BONGKAR CELENGAN

211 20 0
                                    

Dear, 108 Rajawali FM.

Nama udara Pemuja Rahasia.

Mukaku lima tahun lebih tua dari umurku. Aku tahu itu dari benda yang aku letakkan di hadapanku. Semoga cermin ini tak terus membohongi aku.

Lelaki yang seumur denganku di sini bahkan sudah menikah. Tak perlu menunggu menginjak umur dua puluh tujuh, menikah begitu lulus SD. Maka kebanyakan bujang-bujang di sini akan bekerja, dan itu yang membuat mereka untuk segera mengakhiri masa lajang karena dianggap sudah mampu memberi makan anak orang.

Dan aku mempunyai adik perempuan. Aku anak pertama, dan aku tak pernah merayakan ulang tahun. Karena tanggal lahir yang aku miliki bertepatan dengan kematian ibu, saat melahirkan adik perempuanku."

Kami berdua mempunyai tanggal lahir yang sama. Angka pertama yang sering dilihat orang tatkala mengganti kalender, angka yang banyak menghasilkan suara trompet di perkotaan, angka yang memercikkan api dari zat pengoksidasi yang dibakar.

Umurku terpaut lima tahun dengan adikku. Awalnya aku pikir, aku akan jadi anak tunggal meski ibu katanya sudah tak lagi minum pil penangkal sebelum bapak meminta jatahnya sebagai suami.

"Daryono!"

"No."

Buru-buru Daryono melipat kertas begitu namanya dipanggil keras dari luar. Sebuah surat atensi yang dia ambil dari salah satu stasiun radio dan akan segera dia kirim untuk dibacakan penyiar saat acara curahan hati, terpaksa dia lipat kembali.

"Ada apa, Mas?" ucapnya setelah membuka pintu.

"Coba cek radio ini. Dulu aku beli radio rakitan dari kamu toh," katanya.

Daryono menerima kotak pelat berwarna hitam dengan empat potensiometer. Dia sangat mengenalnya setelah membalik kotak itu, ada huruf DRY, ditulis dengan cat penghapus.

"Tidak bisa nyala," sambungnya, lelaki yang mengantar radio.

Daryono menatapnya sejenak, lalu tersenyum seraya menunduk.

"Kalau tidak PCB-nya, mungkin sekring putus."

"Terserah kamulah, No. Lama tidak?"

"Ya, harus dicek dulu." Daryono tersenyum.

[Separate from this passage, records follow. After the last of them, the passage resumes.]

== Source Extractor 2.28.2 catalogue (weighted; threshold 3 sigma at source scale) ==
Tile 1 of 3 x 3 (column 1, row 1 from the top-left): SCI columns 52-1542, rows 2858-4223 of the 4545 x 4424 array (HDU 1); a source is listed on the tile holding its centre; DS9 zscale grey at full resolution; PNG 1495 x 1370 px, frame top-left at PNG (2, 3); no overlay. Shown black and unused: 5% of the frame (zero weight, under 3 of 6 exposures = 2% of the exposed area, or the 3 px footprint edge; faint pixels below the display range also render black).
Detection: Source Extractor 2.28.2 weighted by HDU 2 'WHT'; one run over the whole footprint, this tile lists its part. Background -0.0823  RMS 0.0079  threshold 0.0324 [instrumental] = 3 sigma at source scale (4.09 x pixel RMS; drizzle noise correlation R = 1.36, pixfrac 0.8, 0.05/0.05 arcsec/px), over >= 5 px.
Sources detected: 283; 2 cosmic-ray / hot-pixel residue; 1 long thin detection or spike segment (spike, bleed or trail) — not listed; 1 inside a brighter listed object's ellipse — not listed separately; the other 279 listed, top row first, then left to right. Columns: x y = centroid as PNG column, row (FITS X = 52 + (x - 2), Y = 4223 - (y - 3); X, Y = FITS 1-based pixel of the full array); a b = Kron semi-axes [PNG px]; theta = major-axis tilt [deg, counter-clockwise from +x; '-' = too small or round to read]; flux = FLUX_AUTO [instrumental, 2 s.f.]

"Kalau begitu aku tinggal saja. Sore nanti jadi?"

"Tak usahakan, ya, Mas."

"Duh. Malam ini padahal mau mendengarkan Campur Sari."

"Iya. Ini mau dilihat dulu, Mas. Ya, mudah-mudahan hanya sekring." Hal pertama yang dia ucapkan untuk melihat arus listrik.

"Yoweslah, tak ngarit sek. Ngko sore tak ampiri."(Ya sudahlah, mau cari rumput dulu. Nanti sore saya mampir lagi).

"Ya, Mas." Daryono mengantarnya dengan kepala menggeleng disertai senyum kepada lelaki yang mengenakan tali lengkap dengan warangka arit, berlalu dari depan pintu.

****

Aku bukan lelaki homo. Aku hanya belum punya gandengan saja. Rasa percaya diriku hilang saat aku mendekati perempuan, kaki kananku tak bisa berdiri tegak.

Aku akan berjalan pincang, dan bila berdiri, kaki kananku sedikit menggantung oleh ukurannya yang tak sama. Bagian pahaku mengecil, berbeda dengan paha kiri.

Bapak pernah menjawab kenapa aku bisa begini. Katanya, dulu sewaktu umur sembilan bulan badanku mendadak panas. 

Bapak menyarankan untuk dibawa ke rumah salah satu dukun, tetapi ibu lebih percaya bidan yang baru saja datang dari kota, bidan yang akhirnya menempati Puskesmas Pembantu.